The odd-cycle conflict
Model each polygon as a node and draw an edge between any two nodes that are too close to share a mask. A legal two-coloring exists only if this conflict graph has no odd-length cycle. Three shapes mutually too close to each other form a triangle, an odd cycle, and cannot be split across two masks. This unresolvable loop is the classic native conflict, and the decomposer reports it back to the designer as a coloring error.
| Technique | Masks | Typical use |
|---|---|---|
| Single exposure | 1 | Above 20nm |
| LELE (double) | 2 | M1 and via at 14nm/10nm |
| LELELE / triple | 3 | Tight metal at 10nm |
| SADP (self-aligned) | 1 + spacer | Very regular fins and lines |
Stitches and anchored coloring
A long wire can sometimes be split mid-shape so its two halves go on different masks, joined by an overlapping stitch. Stitches relax coloring but add yield risk: any mask-to-mask misalignment at the stitch becomes a resistance bump or an open. Some flows also let designers pre-color critical shapes (anchored coloring) so a matched pair, for example a differential route, lands on the same mask and shares the same process variation.
# Conceptual decomposition / coloring check (pseudo-code, not a real deck)
# A real flow uses a foundry double-patterning deck (e.g. Calibre nmDRC
# with multi-patterning operations); the logic below is what it enforces.
# 1. Decompose drawn metal1 into two masks (two colors)
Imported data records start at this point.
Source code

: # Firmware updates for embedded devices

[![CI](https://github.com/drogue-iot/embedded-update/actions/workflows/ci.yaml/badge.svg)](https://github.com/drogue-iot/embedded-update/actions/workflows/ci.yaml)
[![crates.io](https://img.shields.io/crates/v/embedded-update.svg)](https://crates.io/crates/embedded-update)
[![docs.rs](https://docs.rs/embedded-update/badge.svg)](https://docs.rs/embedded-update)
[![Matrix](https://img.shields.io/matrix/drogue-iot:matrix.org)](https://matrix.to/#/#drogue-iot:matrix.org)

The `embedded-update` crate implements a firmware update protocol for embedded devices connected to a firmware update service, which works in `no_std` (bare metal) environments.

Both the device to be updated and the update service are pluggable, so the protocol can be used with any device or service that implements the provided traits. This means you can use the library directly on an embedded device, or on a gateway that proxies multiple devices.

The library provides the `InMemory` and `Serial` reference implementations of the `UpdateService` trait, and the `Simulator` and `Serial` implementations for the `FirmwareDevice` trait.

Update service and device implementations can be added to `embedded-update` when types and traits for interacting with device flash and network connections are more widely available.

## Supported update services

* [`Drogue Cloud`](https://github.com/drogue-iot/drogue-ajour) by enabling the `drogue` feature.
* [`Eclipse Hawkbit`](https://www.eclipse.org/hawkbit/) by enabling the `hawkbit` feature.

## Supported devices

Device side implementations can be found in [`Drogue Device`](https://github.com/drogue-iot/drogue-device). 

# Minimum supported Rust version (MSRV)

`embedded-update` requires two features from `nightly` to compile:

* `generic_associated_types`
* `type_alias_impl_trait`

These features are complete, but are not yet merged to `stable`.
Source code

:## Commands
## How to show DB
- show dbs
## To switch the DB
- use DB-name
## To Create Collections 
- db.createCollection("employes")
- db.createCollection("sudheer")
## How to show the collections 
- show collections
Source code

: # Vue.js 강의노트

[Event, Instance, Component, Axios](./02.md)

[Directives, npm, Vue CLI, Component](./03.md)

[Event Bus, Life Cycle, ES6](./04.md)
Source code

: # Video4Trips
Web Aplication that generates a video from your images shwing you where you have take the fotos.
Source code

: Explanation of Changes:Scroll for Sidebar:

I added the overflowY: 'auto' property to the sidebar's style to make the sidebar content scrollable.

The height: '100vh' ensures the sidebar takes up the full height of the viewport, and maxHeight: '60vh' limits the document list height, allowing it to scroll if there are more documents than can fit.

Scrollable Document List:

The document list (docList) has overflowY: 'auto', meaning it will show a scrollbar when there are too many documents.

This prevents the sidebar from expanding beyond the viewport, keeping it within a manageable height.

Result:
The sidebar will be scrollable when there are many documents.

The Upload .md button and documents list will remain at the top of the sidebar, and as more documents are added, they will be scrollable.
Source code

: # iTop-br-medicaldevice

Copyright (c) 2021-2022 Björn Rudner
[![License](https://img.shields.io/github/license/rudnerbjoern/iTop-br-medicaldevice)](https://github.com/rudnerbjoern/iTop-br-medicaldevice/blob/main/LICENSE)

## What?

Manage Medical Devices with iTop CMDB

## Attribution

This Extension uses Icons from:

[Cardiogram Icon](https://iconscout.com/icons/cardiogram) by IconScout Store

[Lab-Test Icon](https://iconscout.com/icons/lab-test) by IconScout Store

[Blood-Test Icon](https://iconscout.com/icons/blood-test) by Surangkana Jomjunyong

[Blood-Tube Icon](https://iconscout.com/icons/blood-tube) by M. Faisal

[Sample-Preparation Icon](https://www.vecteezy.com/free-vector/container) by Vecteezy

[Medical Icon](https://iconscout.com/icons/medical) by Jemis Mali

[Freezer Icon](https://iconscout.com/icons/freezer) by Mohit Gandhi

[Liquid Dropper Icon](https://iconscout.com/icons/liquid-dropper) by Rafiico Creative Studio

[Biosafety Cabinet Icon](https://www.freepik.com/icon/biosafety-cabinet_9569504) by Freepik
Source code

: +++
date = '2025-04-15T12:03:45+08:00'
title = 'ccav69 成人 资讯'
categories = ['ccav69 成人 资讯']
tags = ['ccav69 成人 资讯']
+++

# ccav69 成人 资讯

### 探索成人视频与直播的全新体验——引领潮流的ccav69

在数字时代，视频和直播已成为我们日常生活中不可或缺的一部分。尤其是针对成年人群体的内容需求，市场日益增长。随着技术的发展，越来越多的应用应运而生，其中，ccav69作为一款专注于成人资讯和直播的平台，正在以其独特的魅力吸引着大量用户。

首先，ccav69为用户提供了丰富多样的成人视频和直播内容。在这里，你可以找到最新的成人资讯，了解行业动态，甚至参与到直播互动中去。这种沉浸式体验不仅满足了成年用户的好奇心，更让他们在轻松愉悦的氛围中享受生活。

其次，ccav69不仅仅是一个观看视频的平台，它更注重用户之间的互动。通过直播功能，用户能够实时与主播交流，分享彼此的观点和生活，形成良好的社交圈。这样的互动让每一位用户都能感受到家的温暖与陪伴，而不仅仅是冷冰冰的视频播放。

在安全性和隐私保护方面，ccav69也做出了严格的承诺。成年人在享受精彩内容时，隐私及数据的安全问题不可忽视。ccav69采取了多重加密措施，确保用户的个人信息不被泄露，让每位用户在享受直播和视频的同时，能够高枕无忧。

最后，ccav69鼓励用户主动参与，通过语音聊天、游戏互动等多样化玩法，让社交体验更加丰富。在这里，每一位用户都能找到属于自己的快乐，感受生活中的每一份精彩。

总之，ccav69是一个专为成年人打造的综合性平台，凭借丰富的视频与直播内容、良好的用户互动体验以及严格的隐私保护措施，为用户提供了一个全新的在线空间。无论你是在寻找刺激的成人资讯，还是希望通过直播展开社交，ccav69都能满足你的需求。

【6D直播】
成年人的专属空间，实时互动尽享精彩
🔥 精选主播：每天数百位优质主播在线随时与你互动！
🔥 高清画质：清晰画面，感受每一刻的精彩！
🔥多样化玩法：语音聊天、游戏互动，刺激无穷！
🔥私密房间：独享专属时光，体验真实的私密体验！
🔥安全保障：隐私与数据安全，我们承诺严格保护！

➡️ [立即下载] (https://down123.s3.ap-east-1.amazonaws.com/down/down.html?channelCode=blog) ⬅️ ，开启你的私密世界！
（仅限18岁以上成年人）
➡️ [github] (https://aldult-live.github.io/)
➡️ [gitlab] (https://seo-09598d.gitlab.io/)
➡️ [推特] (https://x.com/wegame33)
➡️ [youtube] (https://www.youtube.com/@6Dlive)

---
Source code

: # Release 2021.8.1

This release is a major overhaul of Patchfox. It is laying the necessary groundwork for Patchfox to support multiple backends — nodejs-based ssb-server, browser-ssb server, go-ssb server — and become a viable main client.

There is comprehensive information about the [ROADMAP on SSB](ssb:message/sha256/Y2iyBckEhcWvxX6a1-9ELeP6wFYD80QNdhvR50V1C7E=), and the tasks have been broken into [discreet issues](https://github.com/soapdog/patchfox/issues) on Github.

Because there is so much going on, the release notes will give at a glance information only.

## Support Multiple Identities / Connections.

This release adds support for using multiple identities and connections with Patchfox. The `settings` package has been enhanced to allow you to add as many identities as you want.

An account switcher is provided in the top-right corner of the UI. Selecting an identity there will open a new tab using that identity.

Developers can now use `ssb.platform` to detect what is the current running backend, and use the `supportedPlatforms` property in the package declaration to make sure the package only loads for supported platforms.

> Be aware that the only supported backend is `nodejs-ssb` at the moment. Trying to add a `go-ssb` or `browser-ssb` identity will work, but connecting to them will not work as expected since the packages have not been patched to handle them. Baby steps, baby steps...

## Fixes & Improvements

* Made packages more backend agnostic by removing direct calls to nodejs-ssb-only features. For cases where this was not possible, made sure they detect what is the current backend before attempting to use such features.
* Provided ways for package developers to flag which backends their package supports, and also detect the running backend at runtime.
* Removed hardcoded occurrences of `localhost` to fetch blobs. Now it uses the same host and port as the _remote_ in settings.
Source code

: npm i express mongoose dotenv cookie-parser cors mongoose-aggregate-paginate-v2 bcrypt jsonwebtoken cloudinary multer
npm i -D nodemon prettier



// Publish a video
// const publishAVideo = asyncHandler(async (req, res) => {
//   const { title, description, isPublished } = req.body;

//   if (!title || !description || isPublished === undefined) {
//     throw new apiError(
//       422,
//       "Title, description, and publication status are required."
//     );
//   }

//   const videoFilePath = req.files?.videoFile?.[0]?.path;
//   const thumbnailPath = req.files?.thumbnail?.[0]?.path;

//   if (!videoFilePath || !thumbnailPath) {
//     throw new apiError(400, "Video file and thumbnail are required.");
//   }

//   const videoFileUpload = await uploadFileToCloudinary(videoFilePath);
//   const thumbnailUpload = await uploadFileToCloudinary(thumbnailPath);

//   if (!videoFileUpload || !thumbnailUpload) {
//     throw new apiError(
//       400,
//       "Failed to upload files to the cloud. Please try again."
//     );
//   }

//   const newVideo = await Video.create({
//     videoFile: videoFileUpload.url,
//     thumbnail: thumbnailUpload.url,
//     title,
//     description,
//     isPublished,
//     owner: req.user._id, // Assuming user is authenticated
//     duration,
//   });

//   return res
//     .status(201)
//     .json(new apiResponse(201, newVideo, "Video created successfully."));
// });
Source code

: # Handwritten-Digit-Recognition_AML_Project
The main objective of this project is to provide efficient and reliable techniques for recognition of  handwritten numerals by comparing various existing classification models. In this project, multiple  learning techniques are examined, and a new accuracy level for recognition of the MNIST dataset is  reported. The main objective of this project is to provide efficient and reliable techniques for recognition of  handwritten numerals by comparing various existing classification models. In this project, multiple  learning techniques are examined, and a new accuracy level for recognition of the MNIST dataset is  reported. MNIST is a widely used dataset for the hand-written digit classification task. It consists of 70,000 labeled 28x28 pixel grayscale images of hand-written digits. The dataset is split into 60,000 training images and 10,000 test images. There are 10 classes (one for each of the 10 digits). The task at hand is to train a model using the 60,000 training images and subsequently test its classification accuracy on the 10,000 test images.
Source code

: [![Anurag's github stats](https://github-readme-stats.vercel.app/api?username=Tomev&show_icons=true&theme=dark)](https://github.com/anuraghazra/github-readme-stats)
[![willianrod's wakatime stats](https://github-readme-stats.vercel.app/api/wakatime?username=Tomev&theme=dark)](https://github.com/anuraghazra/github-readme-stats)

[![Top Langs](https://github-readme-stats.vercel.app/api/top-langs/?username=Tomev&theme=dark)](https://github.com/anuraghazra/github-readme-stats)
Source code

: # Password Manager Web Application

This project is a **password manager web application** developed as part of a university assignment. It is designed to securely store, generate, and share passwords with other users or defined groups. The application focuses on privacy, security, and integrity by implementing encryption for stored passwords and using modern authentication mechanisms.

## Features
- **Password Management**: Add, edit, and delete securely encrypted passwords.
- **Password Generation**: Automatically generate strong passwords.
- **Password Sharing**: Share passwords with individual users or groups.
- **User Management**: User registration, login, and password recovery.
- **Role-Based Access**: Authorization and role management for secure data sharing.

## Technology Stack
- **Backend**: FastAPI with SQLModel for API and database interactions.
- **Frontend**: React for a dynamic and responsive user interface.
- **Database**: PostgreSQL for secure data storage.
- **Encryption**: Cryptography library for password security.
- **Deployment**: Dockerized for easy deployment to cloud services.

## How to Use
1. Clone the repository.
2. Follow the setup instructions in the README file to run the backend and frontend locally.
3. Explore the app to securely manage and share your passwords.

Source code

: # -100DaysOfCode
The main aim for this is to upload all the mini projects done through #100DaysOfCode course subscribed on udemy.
mask_a, mask_b = decompose(metal1)
# 2. Each mask alone must meet the relaxed single-mask spacing
viol_a = spacing(mask_a, mask_a) < 0.040 # same-color shapes too close
viol_b = spacing(mask_b, mask_b) < 0.040
# 3. Any polygon the decomposer could not legally color = native conflict
uncolored = metal1 - (mask_a + mask_b) # leftover = odd-cycle errorIn an interview, explain coloring as a graph two-coloring problem and name the odd cycle as the unresolvable case. Saying "three mutually adjacent shapes form an odd cycle that no two masks can separate" shows you understand why multi-patterning DRC fails, not just that it does.
Multi-patterning makes spacing context-dependent: two shapes that look DRC-clean can still be illegal if they cannot be colored. Always run the decomposition or coloring deck, not only the flat spacing rules, or you will pass DRC and fail mask data prep.